__WORK TO COMPLETE__.
Work out how many lines below contain "fIerrno". Provide only the figure.
[[ RECORDED INFORMATION, beginning ]]
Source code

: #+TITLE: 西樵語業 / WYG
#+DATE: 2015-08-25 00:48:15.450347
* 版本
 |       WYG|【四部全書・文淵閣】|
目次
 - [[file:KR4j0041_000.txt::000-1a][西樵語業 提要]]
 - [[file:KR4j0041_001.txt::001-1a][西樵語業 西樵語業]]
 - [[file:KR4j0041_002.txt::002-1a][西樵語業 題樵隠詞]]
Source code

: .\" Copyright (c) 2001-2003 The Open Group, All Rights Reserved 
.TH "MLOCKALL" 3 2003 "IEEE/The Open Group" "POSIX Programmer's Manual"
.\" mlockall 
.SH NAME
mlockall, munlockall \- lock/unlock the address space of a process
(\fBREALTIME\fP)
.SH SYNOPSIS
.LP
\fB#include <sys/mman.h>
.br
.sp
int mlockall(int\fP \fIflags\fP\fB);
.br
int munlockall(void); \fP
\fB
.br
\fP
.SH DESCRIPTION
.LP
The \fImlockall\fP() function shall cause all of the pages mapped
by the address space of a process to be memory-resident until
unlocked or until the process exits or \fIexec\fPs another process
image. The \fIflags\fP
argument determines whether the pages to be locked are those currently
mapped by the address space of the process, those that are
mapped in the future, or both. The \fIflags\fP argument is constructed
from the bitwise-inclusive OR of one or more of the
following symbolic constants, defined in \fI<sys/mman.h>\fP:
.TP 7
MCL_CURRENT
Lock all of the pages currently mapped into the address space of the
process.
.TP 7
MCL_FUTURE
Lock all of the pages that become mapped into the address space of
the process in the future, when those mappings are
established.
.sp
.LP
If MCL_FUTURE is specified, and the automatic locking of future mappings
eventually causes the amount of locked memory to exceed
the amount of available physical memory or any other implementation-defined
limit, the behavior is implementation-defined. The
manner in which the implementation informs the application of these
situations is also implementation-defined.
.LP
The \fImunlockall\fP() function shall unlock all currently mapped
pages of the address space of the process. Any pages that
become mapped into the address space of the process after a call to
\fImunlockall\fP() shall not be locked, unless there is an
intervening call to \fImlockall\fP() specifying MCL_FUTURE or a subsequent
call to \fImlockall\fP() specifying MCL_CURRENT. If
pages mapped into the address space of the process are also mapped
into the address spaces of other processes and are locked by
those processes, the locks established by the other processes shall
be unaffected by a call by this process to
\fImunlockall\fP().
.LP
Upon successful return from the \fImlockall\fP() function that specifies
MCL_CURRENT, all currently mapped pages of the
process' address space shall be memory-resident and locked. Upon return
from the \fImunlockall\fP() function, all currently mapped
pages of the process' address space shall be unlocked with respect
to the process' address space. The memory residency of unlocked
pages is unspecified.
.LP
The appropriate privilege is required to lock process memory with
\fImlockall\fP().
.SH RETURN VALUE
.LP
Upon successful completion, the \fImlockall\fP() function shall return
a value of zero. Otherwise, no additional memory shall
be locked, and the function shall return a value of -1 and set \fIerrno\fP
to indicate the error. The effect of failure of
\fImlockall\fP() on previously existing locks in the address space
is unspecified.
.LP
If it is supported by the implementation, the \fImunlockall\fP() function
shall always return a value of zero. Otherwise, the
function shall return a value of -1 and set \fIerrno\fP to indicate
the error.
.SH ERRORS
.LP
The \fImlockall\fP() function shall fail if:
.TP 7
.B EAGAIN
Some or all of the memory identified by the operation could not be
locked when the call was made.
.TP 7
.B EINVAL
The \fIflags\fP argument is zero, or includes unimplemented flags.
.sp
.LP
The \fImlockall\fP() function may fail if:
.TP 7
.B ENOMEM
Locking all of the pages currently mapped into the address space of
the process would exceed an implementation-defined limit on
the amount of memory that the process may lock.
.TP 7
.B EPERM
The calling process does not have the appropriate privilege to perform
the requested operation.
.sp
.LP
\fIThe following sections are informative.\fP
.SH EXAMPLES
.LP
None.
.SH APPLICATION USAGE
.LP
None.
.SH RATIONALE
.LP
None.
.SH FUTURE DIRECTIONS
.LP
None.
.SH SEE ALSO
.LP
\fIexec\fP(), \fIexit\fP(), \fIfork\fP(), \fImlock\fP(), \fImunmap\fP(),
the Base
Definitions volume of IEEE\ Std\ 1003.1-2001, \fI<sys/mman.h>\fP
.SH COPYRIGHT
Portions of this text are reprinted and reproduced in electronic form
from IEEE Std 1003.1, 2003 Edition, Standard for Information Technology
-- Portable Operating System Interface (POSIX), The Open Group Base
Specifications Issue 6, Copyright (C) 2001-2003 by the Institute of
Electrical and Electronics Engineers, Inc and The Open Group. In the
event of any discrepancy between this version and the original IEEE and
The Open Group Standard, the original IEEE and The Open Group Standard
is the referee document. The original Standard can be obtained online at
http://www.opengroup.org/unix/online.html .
[[ RECORDED INFORMATION, end ]]
__RESULT__.
2